Nigeria, whose economy was historically an Agricultural economy, began to export Oil in the late 1950s and by 1985, oil exploration accounted for up to 97.1 percent of total export earnings.

However, with the military regimes and an apparent post-civil war government effort to promote national cohesion, a strong central government emerged with a centralized control of expending revenue.

The ruling military government enacted an obnoxious off-shore – on-shore oil dichotomy – the Decree “vests all off-shore oil revenues and ownership to the territorial waters and the continental shelf in the Federal Military Government”.

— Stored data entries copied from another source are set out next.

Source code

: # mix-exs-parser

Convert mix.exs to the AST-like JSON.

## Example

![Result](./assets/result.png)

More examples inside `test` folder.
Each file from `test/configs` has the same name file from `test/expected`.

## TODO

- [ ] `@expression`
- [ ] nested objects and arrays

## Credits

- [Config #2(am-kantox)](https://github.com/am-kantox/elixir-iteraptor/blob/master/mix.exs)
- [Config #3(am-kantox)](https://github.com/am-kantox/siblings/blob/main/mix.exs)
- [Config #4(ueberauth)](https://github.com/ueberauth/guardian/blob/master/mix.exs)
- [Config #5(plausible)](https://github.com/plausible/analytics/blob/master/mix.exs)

That meant that all of-shore oil exploration within the territorial waters of Nigeria belonged to the Federal Government.

This resulted in more revenue into the Federal Government account while the states, most especially the southern minority oil producing states had insufficient revenues.

What followed were many years of conflict between the Federal Government and the Oil producing states, getting to the Supreme Court.

The Supreme Court dismissed the suit and that led into the National Assembly passing legislation that would be a solution.

The ACT Solution

During the Olusegun Obasanjo administration, legislation was passed by the National Assembly to abolish any dichotomy between the resources derived on-shore and those derived off-shore in the application of the principle of derivation for the purposes of revenue allocation.

Accordingly, for the purposes of the application of the Principle of Derivation, it shall be immaterial whether the revenue accruing to the Federation Account from a State is derived from natural resources located onshore or offshore.

This Act therefore, was the abrogation of the Onshore and Offshore dichotomy.

NIGAC Constructive Position

While the Act gazetted on the 16th of February 2004 brings solution to decades of conflict between the Federal government and oil producing states, it is albeit a temporary one.

The strong – centre structure of Nigeria’s Federalism remains a cause of conflict and dissatisfaction about resource control most especially among oil producing states/regions.

The Federal Government must pay attention to the calls for fiscal restructuring, seeing it rather as a strategy for national cohesion and development through resolution of such critical factors of conflict.